Cassie is the judge’s rotating law clerk. The other position, held by John Banion, is permanent, but Cassie’s job is filled annually by a graduating law student. Two weeks hence, a law reviewer from Northwestern will start, and after training him for ten days, Cassie will begin work for a foundation that represents indigent immigrants. She is destined for great things in the law, but the judge cannot say he’ll be sad to see her go. He has known Cassie, the daughter of Harrison Oakey, one of George’s former law partners and dearest friends, since she was kicking in her mother’s belly, and for her sake he set aside his standard reservations about hiring someone so close. Many of his colleagues do it, and Cassie was amply qualified. She was a standout law student who actually flattered George by accepting his clerkship over another she’d been offered in federal court. Her research and writing have proven to be flawless.
But Cassie is one of those roundly gifted people-brilliant, a former tennis star, a tall, striking ash blond-whom the world has rebuffed so infrequently that she has learned virtually nothing about boundaries. She speaks out of turn and without thinking-often with a regal air, as if it were she who’s on the bench. She charges into the judge’s private chambers without knocking, as she has just done, and despite frequent corrections, still calls him George in front of others, a liberty even Dineesha no longer permits herself. Now and then, George feels like a lion tamer who needs to grab a chair to keep Cassie at bay.
“I mean,” she says, stepping closer to the judge’s large desk, “we’re affirming, right?” To Cassie, a young woman of her times, the case is open and shut. When he hesitates, his clerk’s mouth droops open a bit. “Shut up! You’re not going with Koll, are you? About the tape being inadmissible? That’s totally whacked, right? We can’t consider new issues now.”
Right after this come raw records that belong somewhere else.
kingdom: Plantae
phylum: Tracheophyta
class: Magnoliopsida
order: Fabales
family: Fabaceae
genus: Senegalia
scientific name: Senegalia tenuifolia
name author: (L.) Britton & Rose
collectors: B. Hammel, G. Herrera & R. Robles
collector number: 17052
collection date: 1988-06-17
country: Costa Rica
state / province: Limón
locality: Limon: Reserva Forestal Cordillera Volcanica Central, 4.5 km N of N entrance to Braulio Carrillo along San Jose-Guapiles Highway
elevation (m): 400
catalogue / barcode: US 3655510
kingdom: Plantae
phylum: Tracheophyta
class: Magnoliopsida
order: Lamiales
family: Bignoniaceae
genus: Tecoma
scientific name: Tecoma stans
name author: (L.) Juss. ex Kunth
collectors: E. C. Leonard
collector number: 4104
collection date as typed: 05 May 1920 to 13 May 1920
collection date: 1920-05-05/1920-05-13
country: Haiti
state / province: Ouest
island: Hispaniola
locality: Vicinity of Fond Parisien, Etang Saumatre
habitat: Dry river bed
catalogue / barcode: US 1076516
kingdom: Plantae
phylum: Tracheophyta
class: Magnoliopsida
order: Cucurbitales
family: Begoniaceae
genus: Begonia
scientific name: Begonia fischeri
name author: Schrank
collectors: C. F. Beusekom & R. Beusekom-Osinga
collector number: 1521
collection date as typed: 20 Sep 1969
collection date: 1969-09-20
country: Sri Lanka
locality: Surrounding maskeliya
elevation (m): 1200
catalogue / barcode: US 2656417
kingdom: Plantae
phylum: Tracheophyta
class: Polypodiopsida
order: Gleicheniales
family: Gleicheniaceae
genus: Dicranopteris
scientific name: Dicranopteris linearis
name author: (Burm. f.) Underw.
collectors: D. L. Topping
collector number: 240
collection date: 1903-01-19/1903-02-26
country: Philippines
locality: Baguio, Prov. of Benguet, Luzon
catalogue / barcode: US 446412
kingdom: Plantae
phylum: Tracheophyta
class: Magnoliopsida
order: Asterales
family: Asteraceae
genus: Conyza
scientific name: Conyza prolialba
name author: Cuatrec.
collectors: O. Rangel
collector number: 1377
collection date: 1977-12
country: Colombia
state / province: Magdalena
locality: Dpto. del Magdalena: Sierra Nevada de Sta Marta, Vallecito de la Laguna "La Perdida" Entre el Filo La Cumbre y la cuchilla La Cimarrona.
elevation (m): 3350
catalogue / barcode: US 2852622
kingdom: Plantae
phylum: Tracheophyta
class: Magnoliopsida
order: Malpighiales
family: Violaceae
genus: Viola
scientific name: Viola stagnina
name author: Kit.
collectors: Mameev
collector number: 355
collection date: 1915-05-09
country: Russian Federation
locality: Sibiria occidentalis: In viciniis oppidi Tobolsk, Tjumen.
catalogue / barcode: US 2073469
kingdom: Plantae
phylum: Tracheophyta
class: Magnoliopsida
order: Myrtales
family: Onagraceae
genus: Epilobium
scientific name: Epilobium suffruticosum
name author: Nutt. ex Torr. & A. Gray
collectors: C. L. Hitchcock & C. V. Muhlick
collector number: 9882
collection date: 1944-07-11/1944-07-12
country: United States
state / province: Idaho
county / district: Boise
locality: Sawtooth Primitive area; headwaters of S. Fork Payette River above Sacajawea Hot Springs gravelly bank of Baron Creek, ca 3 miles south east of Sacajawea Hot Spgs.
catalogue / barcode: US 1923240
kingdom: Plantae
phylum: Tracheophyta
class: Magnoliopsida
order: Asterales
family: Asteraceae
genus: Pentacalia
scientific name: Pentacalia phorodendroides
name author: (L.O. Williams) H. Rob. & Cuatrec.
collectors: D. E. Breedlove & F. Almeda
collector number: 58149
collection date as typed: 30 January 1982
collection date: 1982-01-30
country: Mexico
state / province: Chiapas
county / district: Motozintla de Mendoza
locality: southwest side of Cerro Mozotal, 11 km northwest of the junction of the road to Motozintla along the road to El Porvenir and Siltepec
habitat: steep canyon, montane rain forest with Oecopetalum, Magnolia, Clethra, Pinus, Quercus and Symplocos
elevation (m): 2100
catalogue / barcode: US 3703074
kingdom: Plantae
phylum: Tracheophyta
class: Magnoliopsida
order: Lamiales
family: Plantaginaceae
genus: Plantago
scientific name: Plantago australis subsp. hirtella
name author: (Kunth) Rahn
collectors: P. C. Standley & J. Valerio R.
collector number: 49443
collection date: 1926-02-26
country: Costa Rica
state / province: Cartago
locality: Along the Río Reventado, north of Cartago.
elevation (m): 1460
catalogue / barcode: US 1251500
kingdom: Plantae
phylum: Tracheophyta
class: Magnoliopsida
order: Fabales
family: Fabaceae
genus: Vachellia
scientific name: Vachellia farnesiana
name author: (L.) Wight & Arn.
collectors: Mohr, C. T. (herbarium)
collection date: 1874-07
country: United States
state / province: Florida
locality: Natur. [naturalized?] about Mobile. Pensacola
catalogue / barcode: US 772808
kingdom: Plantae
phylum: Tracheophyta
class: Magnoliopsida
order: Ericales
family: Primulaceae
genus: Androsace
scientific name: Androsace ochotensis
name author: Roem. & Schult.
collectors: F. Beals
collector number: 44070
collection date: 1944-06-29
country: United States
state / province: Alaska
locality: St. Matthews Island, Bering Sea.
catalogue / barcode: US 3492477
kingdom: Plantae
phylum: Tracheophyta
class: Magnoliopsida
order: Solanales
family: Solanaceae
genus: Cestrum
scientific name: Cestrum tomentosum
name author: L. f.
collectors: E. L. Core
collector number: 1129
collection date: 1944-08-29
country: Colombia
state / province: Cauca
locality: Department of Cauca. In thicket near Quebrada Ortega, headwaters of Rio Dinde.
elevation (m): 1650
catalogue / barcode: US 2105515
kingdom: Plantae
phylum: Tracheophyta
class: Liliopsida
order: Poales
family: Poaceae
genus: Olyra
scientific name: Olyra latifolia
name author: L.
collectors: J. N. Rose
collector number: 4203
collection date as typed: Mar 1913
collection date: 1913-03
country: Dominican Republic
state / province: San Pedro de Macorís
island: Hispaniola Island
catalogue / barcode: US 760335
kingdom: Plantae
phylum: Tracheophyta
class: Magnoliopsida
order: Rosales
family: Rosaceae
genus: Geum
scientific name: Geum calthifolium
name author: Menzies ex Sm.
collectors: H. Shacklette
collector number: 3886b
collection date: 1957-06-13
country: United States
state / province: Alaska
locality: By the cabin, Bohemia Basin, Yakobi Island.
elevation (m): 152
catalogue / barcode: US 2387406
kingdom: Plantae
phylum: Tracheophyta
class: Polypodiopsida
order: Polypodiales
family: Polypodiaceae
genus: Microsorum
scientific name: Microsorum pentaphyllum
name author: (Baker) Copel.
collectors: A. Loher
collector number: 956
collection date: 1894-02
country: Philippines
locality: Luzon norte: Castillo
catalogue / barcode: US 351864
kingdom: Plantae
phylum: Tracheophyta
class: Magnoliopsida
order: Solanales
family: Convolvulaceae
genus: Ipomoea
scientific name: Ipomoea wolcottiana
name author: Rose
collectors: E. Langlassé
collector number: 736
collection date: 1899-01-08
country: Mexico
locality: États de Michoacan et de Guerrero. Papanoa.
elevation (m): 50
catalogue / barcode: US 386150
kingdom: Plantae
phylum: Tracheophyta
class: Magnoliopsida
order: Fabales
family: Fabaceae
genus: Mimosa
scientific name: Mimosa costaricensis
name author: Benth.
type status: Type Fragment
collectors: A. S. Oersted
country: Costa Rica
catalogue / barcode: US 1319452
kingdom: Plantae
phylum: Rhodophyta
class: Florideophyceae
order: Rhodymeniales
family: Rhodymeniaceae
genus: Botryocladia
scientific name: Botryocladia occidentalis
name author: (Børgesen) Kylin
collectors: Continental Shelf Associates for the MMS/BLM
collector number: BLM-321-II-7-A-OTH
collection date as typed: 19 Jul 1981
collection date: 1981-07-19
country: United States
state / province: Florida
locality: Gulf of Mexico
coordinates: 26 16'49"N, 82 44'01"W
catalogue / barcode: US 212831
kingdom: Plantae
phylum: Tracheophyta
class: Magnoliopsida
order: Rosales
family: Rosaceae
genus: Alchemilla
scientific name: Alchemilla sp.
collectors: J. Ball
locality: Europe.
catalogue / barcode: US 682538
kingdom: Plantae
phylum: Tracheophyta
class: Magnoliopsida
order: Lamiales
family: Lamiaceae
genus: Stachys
“I’m still turning some things over in my mind, Cassie.”
“Really? Like what?”
Lord God of mercy, he thinks. Less than four weeks.
“The statute of limitations bothers me. I’ve read it over thirty times. It says that if the defendants engage in acts of concealment, the statute’s time limit is suspended, quote, ‘during such period that those acts prevent the crime from being known.’ Unquote. But this young woman told her best friend she might have been raped.”
“I thought the trial judge said she was too young to know enough to go to the cops.”
“That’s what he said. But Sapperstein has a point. The legislature created another limitations exception to deal with crimes against minors, but it doesn’t last forever. Once you’re eighteen, and presumably old enough to understand the ways of the world, you have a year to go to the authorities. Mindy DeBoyer didn’t do that. Is it right to allow the trial judge to rely on her age to extend the statute longer than the exception for crimes against minors allows?”